Generative AI is a powerful tool that can automate tasks, generate new ideas, and provide insights. This can help businesses innovate faster, improve productivity, and reduce costs. For example, generative AI can be used to automate customer service tasks, create personalized shopping experiences, and optimize inventory and pricing. As generative AI continues to develop, it will become even more powerful and versatile. Businesses that embrace this technology will be well-positioned to succeed in the future.

Generative AI models have been successfully integrated into various existing business frameworks. However, in order to unlock their full potential, businesses need to ensure the followings while integrating it to the existing frameworks:

  • Identifying the right use cases: The first step is to identify the right use cases for generative AI. This means identifying tasks that can be automated, or areas where new ideas and insights are needed.
  • Gathering the right data: Once the use cases have been identified, enterprises need to gather the right data. This data will be used to train the generative AI models.
  • Building the right infrastructure: Enterprises also need to build the right infrastructure to support generative AI models. This includes ensuring that there is enough computing power and storage space.
  • Testing and iterating: Once the models are built, they need to be tested and iterated. This means testing the models on different datasets and making changes as needed

How Much Profits Can Generative AI Generate?

According to our recent survey, most of the business owners ask, can generative AI generate revenue? But the question should be how much profits it can generate, because it is quite obvious that generative AI has full potential to generate revenue.

The actual profits that generative AI can generate will vary depending on the specific application and the business that is using it. However, some estimates suggest that the generative AI market could be worth up to $4.4 trillion by 2028. This is due to the many potential applications of generative AI, which can help businesses to save time and money, improve productivity, and create new products and services.

Key Insights:

  • A study by Gartner found that 40% of marketing and advertising professionals are already using generative AI, and that number is expected to grow to 70% by 2025.

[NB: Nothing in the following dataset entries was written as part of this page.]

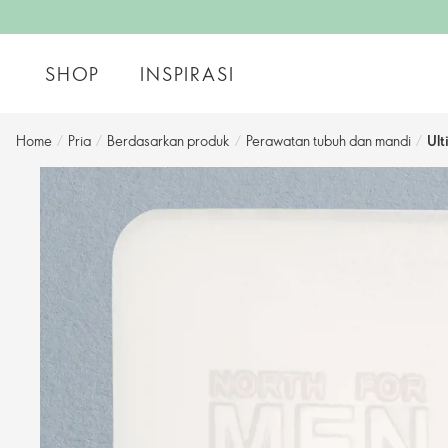
SHOP
INSPIRASI
Home
/
Pria
/
Berdasarkan produk
/
Perawatan tubuh dan mandi
/
Ult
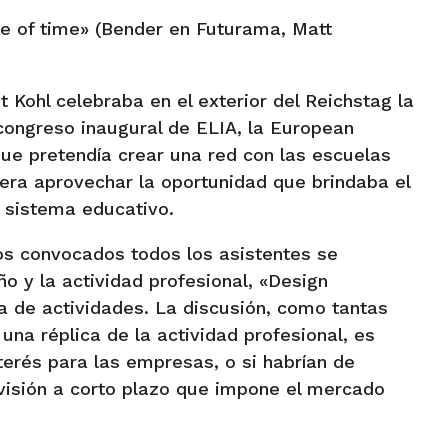
te of time» (Bender en Futurama, Matt
 Kohl celebraba en el exterior del Reichstag la
ongreso inaugural de ELIA, la European
que pretendía crear una red con las escuelas
o era aprovechar la oportunidad que brindaba el
 sistema educativo.
mos convocados todos los asistentes se
o y la actividad profesional, «Design
a de actividades. La discusión, como tantas
una réplica de la actividad profesional, es
terés para las empresas, o si habrían de
visión a corto plazo que impone el mercado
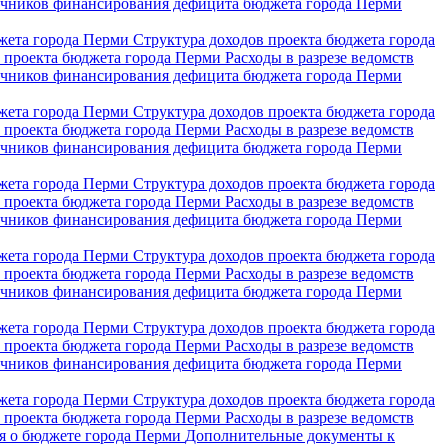
очников финансирования дефицита бюджета города Перми
джета города Перми
Структура доходов проекта бюджета города
в проекта бюджета города Перми
Расходы в разрезе ведомств
очников финансирования дефицита бюджета города Перми
джета города Перми
Структура доходов проекта бюджета города
в проекта бюджета города Перми
Расходы в разрезе ведомств
очников финансирования дефицита бюджета города Перми
джета города Перми
Структура доходов проекта бюджета города
в проекта бюджета города Перми
Расходы в разрезе ведомств
очников финансирования дефицита бюджета города Перми
джета города Перми
Структура доходов проекта бюджета города
в проекта бюджета города Перми
Расходы в разрезе ведомств
очников финансирования дефицита бюджета города Перми
джета города Перми
Структура доходов проекта бюджета города
в проекта бюджета города Перми
Расходы в разрезе ведомств
очников финансирования дефицита бюджета города Перми
джета города Перми
Структура доходов проекта бюджета города
в проекта бюджета города Перми
Расходы в разрезе ведомств
я о бюджете города Перми
Дополнительные документы к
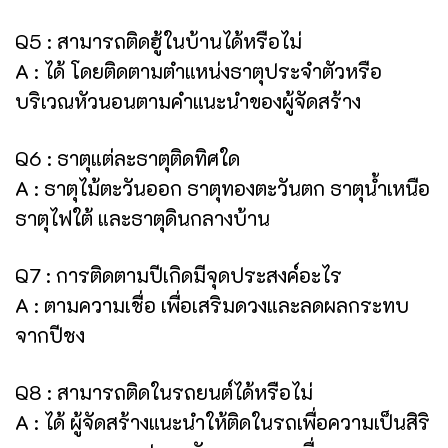
Q5 : สามารถติดฮู้ในบ้านได้หรือไม่
A : ได้ โดยติดตามตำแหน่งธาตุประจำตัวหรือ
บริเวณหัวนอนตามคำแนะนำของผู้จัดสร้าง
Q6 : ธาตุแต่ละธาตุติดทิศใด
A : ธาตุไม้ตะวันออก ธาตุทองตะวันตก ธาตุน้ำเหนือ
ธาตุไฟใต้ และธาตุดินกลางบ้าน
Q7 : การติดตามปีเกิดมีจุดประสงค์อะไร
A : ตามความเชื่อ เพื่อเสริมดวงและลดผลกระทบ
จากปีชง
Q8 : สามารถติดในรถยนต์ได้หรือไม่
A : ได้ ผู้จัดสร้างแนะนำให้ติดในรถเพื่อความเป็นสิริ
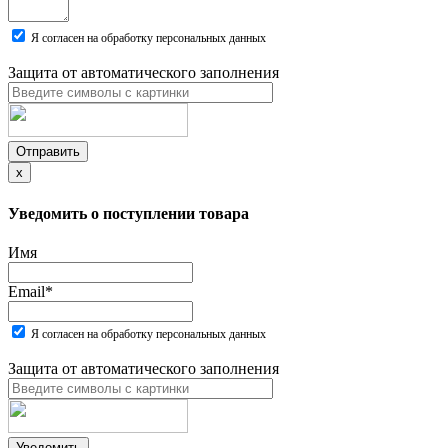
Я согласен на обработку персональных данных
Защита от автоматического заполнения
Отправить
x
Уведомить о поступлении товара
Имя
Email
*
Я согласен на обработку персональных данных
Защита от автоматического заполнения
Уведомить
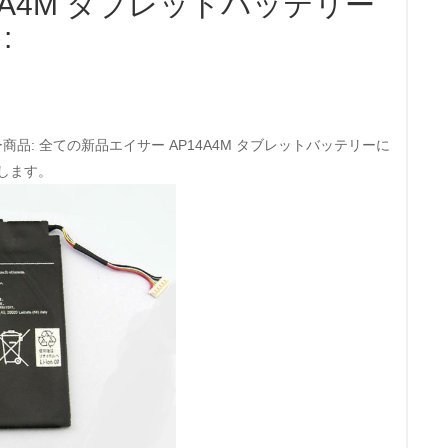
4A4M タブレットバッテリー
:
リー商品: 全ての新品エイサー AP14A4M タブレットバッテリーに
します。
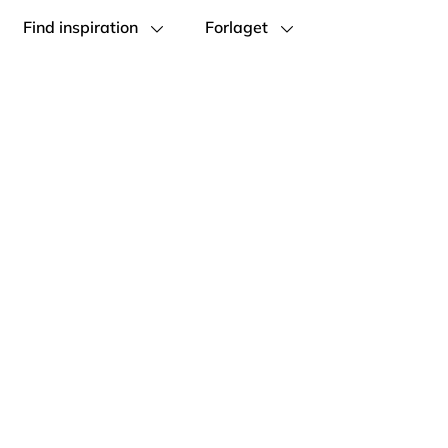
Find inspiration
Forlaget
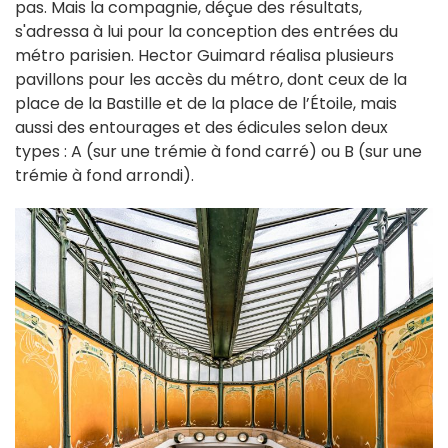
pas. Mais la compagnie, déçue des résultats,
s'adressa à lui pour la conception des entrées du
métro parisien. Hector Guimard réalisa plusieurs
pavillons pour les accès du métro, dont ceux de la
place de la Bastille et de la place de l’Étoile, mais
aussi des entourages et des édicules selon deux
types : A (sur une trémie à fond carré) ou B (sur une
trémie à fond arrondi).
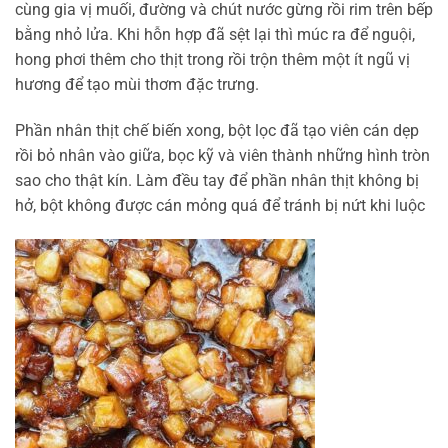
cùng gia vị muối, đường và chút nước gừng rồi rim trên bếp
bằng nhỏ lửa. Khi hỗn hợp đã sệt lại thì múc ra để nguội,
hong phơi thêm cho thịt trong rồi trộn thêm một ít ngũ vị
hương để tạo mùi thơm đặc trưng.
Phần nhân thịt chế biến xong, bột lọc đã tạo viên cán dẹp
rồi bỏ nhân vào giữa, bọc kỹ và viên thành những hình tròn
sao cho thật kín. Làm đều tay để phần nhân thịt không bị
hở, bột không được cán mỏng quá để tránh bị nứt khi luộc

  • Grand View Research found that the global market for generative AI in technology is expected to reach $18.2 billion by 2025

  • Studied by several organizations predict that global market for generative AI in finance, healthcare and retail industry is expected to reach $10 billion by 2025. 

 

Generative AI Applications in Various Industries

As mentioned above, the actual profits that generative AI can generate varies on the application and the business strategy. We have developed and implemented various generative AI-powered applications which are helping enterprises to solve real-world industry problems and boost their revenue. Browse through the applications for better understanding and choose the suitable application for your business needs.

Customer Churn Predictions

Stop Losing Customers

Using generative AI to predict the customers that are more likely to churn based on the historical data collected and curated from different data sources.

Sentiment Analysis

Know Your Customers

Leveraging generative AI, NLP and ML models to perform sentiment analysis on various types of text, such as customer reviews, social media posts, or support tickets.

Predictive Maintenance

Lower Operational Costs

With generative AI-powered predictive maintenance systems, we can identify potential equipment failures or maintenance needs before they occur, enabling timely repair.